[Stored data]
# # # # #

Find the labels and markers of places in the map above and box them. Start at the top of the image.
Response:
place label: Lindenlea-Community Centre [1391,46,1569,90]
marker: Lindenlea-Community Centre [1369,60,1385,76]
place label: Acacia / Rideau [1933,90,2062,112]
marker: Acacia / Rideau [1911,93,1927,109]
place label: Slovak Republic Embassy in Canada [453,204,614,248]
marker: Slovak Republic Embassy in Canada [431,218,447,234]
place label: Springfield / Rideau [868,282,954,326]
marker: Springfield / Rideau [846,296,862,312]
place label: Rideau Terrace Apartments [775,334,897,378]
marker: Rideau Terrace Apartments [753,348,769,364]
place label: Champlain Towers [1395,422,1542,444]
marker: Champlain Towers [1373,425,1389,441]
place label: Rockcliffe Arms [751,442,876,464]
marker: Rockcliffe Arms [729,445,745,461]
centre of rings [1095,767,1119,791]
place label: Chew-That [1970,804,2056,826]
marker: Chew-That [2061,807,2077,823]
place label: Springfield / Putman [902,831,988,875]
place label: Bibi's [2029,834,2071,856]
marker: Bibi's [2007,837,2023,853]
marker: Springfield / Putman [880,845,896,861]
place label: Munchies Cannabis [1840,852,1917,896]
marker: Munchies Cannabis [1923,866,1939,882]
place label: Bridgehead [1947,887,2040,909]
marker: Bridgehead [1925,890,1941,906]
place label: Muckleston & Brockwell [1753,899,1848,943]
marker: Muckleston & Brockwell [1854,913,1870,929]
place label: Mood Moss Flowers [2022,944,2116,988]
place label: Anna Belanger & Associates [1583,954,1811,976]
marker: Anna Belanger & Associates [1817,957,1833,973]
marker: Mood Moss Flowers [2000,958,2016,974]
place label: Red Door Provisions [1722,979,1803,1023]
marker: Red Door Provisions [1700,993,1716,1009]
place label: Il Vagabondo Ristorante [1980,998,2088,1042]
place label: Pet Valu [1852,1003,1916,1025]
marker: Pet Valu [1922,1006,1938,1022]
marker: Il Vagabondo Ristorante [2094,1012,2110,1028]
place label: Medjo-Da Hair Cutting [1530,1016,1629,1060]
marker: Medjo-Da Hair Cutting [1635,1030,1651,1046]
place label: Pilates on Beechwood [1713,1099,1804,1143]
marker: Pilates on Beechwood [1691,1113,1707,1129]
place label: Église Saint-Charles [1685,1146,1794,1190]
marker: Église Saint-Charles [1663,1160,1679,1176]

# # # # #

**WORK ITEM**
What lines above contain "Medjo"? Copy them out.

**SOLUTION TO THIS EXERCISE**
place label: Medjo-Da Hair Cutting [1530,1016,1629,1060]
marker: Medjo-Da Hair Cutting [1635,1030,1651,1046]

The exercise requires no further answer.